Use 10/32 screws on the woofer to give yourself some play.
Do NOT wipe smooth PL Premium on exposed surfaces. Let it dry, then chip it off with a wood chisel. (It does NOT sand off well)
We may need to use hot glue or something on the subwoofer gasket
Use something like 5 minute epoxy on the t-nuts. Gorrilla glue may not hold!
WAF
Be aware of the "wife approval factor". For me, this is not an issue. I'd shown her one the other day where the guy knocked a hole in the wall. This morning, she had a yard stick on and was messing measuring around with it. Turned to me and asked, "Which wall were you knocking out?" Umm, I'm not knocking out a wall honey..
Notes to write on the pages of the plans:
Page 10 - Panel 4 install - Be aware panel 2 goes to the line, but panel 3 is flush with the cutout so panel 4 will underlap panel 2 and overlap panel 3. LOOK AT THE PICTURE!
The reflectors (corner braces) are differant sizes for a reason.
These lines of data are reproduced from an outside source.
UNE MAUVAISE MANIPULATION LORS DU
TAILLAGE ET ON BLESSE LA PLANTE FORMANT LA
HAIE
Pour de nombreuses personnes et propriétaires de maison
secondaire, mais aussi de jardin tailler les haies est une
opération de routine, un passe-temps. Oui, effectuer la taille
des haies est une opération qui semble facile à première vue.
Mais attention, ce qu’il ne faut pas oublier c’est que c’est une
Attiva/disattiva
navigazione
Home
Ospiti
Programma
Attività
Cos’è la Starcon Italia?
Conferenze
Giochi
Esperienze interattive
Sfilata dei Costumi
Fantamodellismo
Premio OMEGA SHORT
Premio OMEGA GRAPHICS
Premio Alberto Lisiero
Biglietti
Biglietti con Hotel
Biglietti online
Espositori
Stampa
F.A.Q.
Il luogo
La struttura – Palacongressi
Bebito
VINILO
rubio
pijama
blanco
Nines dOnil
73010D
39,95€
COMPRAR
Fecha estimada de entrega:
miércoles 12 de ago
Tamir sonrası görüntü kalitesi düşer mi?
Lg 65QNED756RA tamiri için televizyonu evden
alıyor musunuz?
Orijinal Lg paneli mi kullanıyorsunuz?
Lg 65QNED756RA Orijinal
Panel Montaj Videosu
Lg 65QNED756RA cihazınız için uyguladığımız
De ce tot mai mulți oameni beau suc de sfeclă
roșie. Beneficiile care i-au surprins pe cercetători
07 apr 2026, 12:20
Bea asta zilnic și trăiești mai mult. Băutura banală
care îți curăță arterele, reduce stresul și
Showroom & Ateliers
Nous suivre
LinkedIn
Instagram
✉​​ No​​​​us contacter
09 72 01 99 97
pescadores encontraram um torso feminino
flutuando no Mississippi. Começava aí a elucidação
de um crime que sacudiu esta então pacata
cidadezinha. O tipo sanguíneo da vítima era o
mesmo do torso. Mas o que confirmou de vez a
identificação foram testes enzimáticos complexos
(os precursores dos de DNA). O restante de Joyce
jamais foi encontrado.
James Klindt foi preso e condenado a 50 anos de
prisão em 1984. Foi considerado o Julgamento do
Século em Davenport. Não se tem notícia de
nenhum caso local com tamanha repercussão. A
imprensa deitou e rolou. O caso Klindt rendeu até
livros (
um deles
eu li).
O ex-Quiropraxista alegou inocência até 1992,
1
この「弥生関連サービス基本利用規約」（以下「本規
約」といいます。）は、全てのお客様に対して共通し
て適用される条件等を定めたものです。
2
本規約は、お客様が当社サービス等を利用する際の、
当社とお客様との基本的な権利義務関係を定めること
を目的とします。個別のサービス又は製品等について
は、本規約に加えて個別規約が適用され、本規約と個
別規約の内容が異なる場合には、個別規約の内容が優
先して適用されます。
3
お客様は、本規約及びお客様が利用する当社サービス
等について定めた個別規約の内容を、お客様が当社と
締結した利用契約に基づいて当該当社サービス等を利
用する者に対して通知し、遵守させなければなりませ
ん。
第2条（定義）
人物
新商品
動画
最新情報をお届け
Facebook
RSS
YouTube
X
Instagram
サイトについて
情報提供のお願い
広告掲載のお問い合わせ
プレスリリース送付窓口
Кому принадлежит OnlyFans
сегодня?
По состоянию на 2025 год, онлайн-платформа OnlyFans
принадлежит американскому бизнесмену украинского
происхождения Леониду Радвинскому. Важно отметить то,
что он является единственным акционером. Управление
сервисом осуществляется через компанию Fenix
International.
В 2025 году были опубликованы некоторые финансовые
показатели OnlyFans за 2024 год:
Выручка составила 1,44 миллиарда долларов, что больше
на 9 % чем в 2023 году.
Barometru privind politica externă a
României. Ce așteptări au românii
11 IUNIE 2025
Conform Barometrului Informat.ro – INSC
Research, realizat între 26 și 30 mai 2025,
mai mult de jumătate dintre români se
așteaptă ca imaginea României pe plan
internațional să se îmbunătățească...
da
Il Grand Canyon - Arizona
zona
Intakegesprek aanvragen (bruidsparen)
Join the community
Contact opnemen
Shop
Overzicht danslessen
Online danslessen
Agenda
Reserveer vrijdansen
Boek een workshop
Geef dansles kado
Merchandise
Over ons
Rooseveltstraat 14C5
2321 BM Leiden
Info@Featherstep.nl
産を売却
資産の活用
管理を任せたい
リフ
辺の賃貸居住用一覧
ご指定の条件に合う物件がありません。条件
I overlooked this and made them all the same size.. An example of a quick assumption on my part and a lesson learned.
Breaking in the SUB:
You do not HAVE to break in the driver (speaker). But many believe you should and you can do that while building the THT.
You can use a volt meter and touch the wires where they connect to the sub. Your looking for less than 10 volts at 20hz. Run that way for 24 hours. You can download test tones to play at the 20hz.
You should see movement of about 3/8" during this period.
I will edit this later as I come up with more stuff.